FTC plans international 'zombie'-awareness campaign

FTC plans international 'zombie'-awareness campaign

The FTC, along with about 30 other regulatory bodies will launch a campaign to crack down on "zombie" networks.

The US Federal Trade Commission (FTC) in conjunction with regulatory bodies in about 30 countries, is about to launch a new education campaign directed at Internet service providers (ISPs). Its message? The zombies are out of control.

These zombie networks account for a large percentage of unsolicited email being sent on the Internet, said Don Blumenthal, Internet lab coordinator at the FTC, Don Blumenthal, said.

"I've seen estimates that anywhere from 80 to 90 per cent of the spam out there is processed through [zombie networks]," he said. "It is certainly a critical problem."

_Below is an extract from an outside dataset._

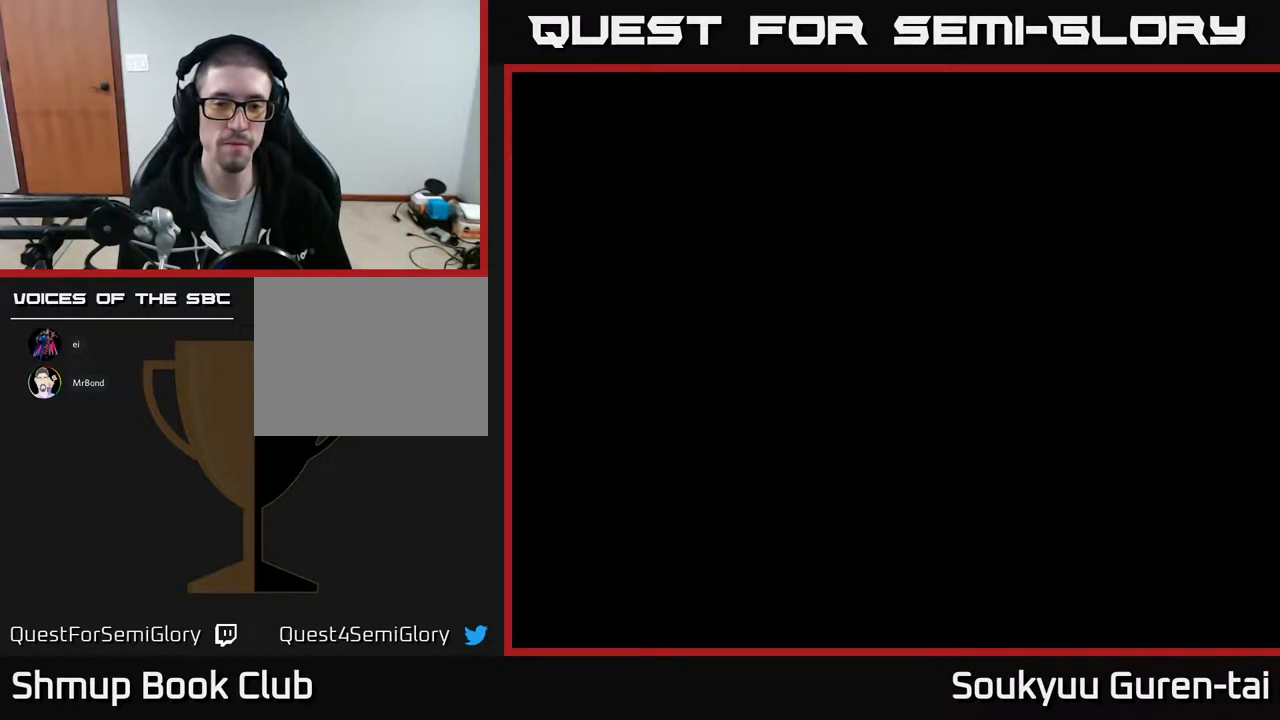
{"buttons": ["A"], "events": [[50, "A", "up"], [117, "A", "down"], [133, "X", "up"], [167, "X", "down"], [217, "A", "up"], [267, "X", "up"], [350, "A", "down"], [350, "X", "down"], [450, "A", "up"], [450, "X", "up"], [500, "A", "down"]]}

Attackers use malicious software distributed over the Internet to gain control over unsecured PCs and servers. They then use these zombie systems to do things such as launch denial of service (DoS) attacks, or send unsolicited email, generally without the knowledge of the system's owner. An average of 157,000 new zombies are identified each day, and much of the unwanted zombie activity is now coming from outside of the US, according to security company, CipherTrust.

The FTC launched the campaign in conjunction with many of the same agencies that participated in its secure your server antispam campaign last year, including agencies from Europe, Asia, and Latin America, Blumenthal said.

As part of the campaign, the FTC will send out letters to about 3000 ISPs asking them to examine the flow of their network traffic in order to identify potential spammers and to prevent some users from setting up servers that use the Internet standard port 25 number to identify themselves as email servers.

The FTC had also entered into a six-month contract with ICG to help notify ISPs of potential spam problems on their networks, Blumenthal said. Starting in about a month, the cyber-investigation company would begin searching for the sources of unsolicited email and notifying ISPs around the world of any problems that can be traced to their networks.

Many of the FTC's recommendations are already being implemented by ISPs, but the agencies involved would like to see them more widely adopted. Corporate email administrators would benefit from adopting the techniques as well, Blumenthal said.

Blumenthal would not comment on what, if any, regulatory measures the FTC was considering to address the zombie problem.

"This is an educational campaign, and that's really all it is," he said.